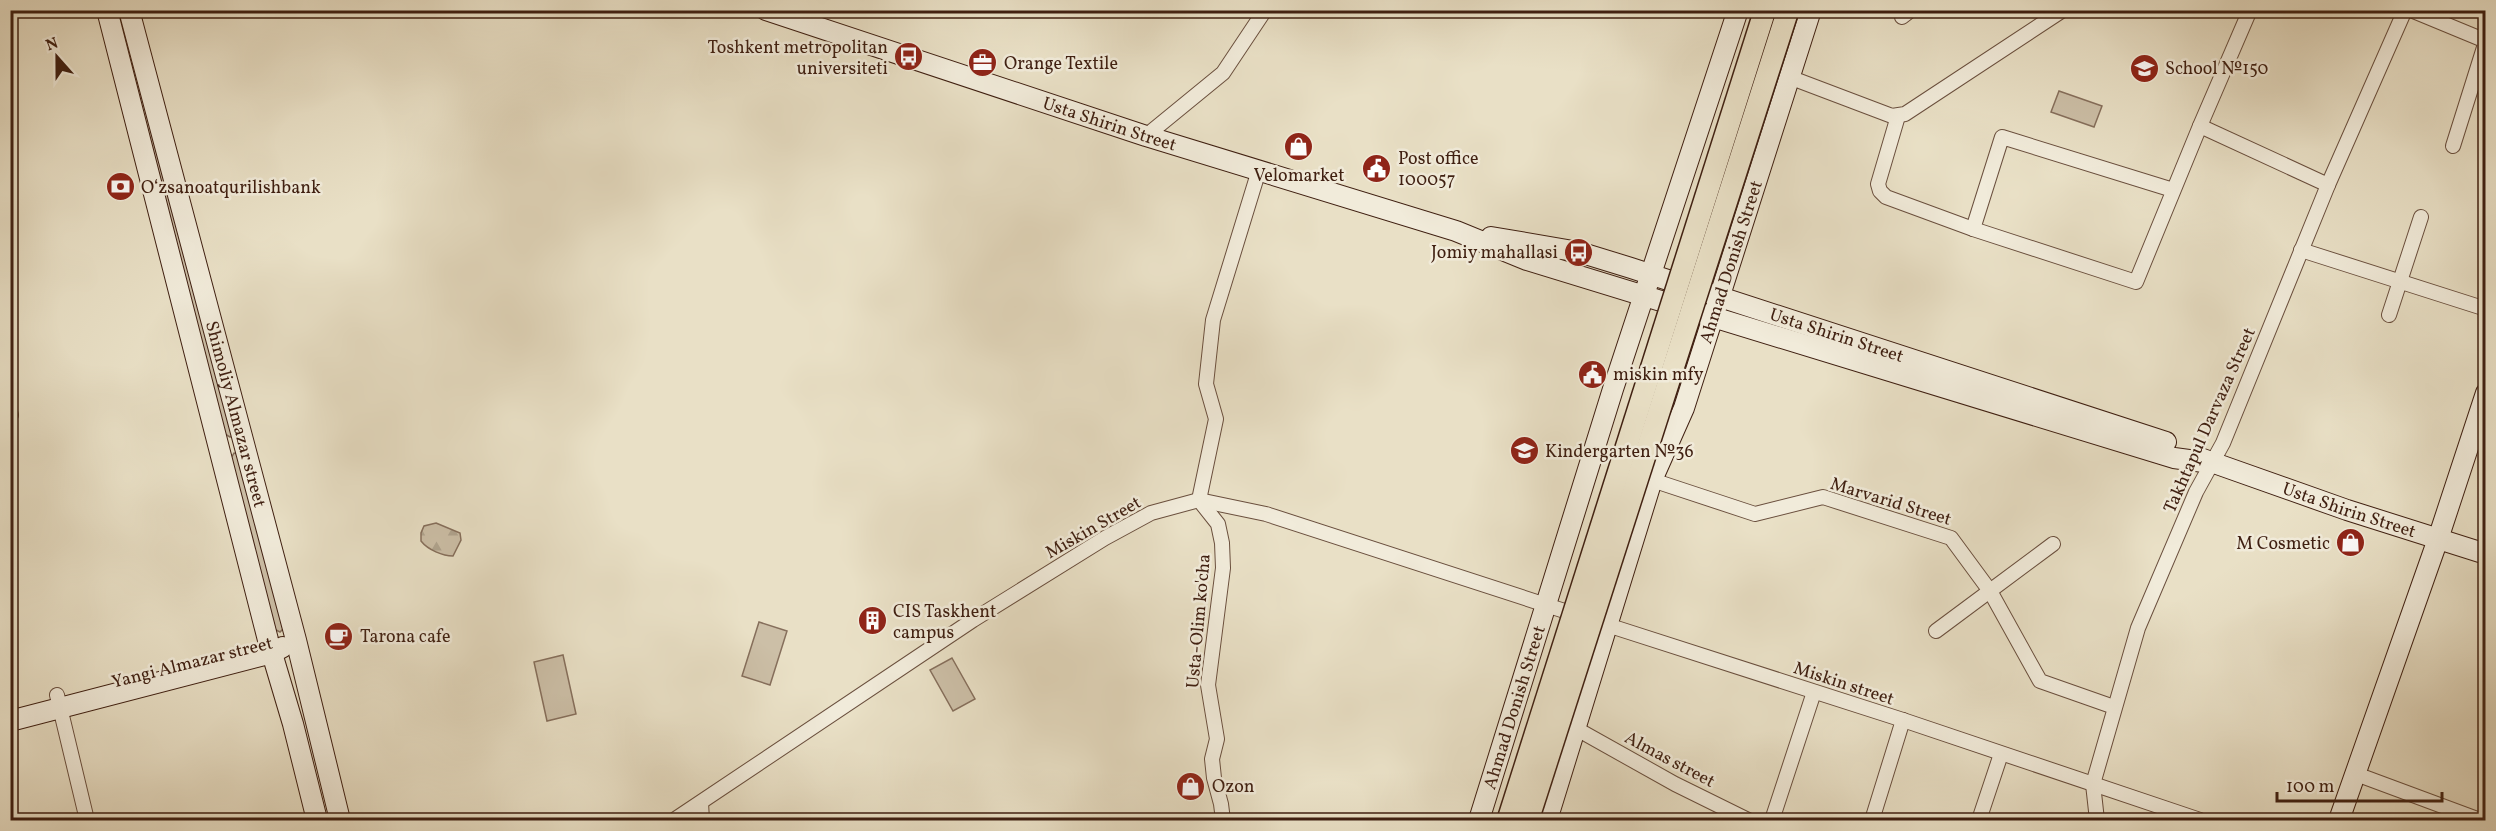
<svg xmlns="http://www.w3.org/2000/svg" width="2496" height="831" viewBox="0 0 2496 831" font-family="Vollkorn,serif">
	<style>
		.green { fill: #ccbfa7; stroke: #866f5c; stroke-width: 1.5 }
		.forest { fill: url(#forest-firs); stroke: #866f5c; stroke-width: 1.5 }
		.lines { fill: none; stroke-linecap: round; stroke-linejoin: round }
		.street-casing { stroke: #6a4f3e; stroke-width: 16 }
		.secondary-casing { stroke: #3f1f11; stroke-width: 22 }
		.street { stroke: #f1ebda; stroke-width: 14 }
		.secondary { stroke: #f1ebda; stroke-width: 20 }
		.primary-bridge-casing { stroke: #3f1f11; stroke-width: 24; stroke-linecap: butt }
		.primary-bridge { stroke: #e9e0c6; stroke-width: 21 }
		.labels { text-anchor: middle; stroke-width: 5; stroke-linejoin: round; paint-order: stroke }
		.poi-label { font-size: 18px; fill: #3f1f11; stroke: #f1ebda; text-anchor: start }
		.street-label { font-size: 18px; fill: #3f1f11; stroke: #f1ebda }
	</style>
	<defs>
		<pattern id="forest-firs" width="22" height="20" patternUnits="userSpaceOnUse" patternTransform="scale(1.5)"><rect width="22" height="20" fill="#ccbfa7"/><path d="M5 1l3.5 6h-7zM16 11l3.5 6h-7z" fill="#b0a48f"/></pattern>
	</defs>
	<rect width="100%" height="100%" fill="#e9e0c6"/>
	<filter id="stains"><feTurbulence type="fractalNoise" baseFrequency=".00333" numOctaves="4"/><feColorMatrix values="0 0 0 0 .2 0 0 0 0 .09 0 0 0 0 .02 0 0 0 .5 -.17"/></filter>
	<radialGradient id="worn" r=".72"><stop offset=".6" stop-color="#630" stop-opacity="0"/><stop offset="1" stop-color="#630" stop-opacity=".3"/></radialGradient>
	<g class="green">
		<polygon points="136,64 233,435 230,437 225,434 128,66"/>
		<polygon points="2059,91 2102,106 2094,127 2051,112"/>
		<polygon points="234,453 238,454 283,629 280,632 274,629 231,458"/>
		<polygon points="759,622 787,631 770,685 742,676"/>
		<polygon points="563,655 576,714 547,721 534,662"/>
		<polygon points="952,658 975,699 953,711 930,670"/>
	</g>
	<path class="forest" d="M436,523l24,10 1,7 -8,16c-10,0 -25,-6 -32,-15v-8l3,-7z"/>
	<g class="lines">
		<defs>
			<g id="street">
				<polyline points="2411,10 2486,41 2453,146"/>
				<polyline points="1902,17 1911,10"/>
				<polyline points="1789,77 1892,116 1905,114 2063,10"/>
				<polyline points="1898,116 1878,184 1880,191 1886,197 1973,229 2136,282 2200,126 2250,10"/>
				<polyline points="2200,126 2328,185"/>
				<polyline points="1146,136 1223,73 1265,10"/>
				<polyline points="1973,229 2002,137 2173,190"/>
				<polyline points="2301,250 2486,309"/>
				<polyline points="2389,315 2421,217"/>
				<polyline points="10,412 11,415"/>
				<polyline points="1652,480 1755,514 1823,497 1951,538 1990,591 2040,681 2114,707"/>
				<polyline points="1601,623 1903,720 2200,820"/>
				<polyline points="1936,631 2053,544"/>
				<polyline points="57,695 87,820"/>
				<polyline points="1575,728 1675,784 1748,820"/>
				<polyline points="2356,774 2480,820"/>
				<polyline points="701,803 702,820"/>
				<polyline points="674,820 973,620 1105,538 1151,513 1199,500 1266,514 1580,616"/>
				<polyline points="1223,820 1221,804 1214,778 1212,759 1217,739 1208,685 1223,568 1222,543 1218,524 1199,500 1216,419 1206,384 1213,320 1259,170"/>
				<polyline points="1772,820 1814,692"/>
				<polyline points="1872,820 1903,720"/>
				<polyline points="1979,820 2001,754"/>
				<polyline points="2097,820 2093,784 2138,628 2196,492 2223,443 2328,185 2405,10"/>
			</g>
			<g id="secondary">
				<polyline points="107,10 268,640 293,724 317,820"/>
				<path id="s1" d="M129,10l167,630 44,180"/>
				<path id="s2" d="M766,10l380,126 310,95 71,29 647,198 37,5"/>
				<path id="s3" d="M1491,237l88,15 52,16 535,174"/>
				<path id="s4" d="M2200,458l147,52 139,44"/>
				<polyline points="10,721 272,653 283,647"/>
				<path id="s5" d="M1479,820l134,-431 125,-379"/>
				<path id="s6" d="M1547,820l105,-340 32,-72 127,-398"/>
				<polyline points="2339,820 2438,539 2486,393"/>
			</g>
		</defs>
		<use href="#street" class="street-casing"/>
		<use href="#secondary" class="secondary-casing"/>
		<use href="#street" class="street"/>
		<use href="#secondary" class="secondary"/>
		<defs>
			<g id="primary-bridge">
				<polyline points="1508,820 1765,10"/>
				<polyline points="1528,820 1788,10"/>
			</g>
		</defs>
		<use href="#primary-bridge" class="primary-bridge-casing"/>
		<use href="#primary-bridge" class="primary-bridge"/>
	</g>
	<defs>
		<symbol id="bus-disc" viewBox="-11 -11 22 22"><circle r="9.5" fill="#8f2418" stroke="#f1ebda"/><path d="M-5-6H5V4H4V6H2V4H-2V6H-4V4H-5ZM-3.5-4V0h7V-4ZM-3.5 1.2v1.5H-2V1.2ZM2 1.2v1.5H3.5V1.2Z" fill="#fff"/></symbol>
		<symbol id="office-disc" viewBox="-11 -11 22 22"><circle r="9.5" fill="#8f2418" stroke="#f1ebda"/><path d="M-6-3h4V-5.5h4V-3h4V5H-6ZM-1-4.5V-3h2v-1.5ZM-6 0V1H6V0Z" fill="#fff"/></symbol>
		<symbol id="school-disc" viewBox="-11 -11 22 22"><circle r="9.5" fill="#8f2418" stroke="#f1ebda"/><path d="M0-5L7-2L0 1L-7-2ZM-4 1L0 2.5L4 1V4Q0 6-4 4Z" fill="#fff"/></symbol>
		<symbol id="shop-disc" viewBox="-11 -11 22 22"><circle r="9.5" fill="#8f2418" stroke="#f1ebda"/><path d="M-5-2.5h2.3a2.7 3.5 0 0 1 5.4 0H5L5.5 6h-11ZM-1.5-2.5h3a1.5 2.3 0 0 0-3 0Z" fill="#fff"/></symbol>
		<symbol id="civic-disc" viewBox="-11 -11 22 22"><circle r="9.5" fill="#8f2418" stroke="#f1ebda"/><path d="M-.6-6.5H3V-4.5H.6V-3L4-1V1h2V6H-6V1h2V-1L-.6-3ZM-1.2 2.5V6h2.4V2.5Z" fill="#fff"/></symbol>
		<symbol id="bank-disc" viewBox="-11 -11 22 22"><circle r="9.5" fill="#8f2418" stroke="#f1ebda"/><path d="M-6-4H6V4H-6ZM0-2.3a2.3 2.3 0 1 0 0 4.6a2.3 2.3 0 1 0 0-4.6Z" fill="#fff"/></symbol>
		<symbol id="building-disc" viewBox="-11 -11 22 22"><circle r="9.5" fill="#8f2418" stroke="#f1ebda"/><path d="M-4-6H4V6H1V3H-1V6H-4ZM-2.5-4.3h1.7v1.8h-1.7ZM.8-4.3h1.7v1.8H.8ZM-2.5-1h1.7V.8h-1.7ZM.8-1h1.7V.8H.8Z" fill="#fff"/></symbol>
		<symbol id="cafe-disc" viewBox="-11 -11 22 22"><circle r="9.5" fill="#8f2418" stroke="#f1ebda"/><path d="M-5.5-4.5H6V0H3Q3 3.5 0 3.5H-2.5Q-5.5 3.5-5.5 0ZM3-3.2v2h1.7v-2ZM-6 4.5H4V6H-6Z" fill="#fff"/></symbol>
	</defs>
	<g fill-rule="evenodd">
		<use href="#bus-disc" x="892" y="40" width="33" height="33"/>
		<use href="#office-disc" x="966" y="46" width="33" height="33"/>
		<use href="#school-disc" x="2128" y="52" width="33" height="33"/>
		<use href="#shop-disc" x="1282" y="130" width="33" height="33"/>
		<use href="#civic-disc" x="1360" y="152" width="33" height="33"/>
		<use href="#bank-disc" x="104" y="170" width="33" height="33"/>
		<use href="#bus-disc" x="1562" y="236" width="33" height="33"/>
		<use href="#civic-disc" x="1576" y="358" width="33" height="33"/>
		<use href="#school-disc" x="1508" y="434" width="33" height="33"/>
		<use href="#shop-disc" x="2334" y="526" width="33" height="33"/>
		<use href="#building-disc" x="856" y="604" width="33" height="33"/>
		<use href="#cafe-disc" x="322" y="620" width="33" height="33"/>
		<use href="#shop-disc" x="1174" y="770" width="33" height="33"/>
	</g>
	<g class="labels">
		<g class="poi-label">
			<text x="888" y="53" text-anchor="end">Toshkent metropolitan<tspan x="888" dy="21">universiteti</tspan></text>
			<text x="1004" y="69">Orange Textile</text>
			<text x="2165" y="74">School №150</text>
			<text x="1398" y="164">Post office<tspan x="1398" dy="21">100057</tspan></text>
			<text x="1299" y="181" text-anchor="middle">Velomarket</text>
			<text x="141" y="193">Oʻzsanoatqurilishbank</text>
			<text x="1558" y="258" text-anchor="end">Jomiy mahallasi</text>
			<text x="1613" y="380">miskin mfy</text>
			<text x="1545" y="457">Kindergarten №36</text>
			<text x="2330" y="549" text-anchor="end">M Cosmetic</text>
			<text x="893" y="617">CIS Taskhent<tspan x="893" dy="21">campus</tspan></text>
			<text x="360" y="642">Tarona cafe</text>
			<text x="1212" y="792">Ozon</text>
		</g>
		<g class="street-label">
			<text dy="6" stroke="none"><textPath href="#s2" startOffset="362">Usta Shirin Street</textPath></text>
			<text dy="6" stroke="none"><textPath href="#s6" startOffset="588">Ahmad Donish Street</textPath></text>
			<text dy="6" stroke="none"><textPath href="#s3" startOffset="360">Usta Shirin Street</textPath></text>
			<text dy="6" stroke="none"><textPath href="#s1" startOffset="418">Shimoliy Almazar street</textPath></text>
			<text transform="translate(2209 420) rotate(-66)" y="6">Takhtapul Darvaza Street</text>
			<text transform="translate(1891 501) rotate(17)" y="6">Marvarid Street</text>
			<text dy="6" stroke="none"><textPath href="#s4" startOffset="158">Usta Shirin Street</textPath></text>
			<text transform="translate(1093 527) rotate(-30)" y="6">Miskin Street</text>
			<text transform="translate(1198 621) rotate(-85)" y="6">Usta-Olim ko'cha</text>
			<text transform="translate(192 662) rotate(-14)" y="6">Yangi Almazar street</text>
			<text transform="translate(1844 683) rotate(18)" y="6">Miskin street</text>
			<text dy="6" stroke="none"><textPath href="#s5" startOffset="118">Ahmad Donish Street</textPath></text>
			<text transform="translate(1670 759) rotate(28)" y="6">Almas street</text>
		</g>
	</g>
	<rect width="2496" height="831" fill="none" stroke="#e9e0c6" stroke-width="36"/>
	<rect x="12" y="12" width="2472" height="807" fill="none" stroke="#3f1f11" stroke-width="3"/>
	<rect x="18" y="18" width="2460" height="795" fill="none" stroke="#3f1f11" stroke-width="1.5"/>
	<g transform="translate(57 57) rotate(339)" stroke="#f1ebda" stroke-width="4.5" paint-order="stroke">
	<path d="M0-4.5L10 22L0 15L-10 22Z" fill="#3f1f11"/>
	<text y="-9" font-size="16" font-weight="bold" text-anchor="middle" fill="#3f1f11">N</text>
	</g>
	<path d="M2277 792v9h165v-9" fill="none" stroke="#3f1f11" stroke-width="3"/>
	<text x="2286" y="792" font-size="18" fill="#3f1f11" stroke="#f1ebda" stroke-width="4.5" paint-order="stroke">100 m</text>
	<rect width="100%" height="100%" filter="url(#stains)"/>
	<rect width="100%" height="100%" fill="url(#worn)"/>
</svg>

*****

■ **Problem to work on**: Only lines holding the word "linejoin" are wanted here; copy each from the listing.

■ **Output for this exercise**:
		.lines { fill: none; stroke-linecap: round; stroke-linejoin: round }
		.labels { text-anchor: middle; stroke-width: 5; stroke-linejoin: round; paint-order: stroke }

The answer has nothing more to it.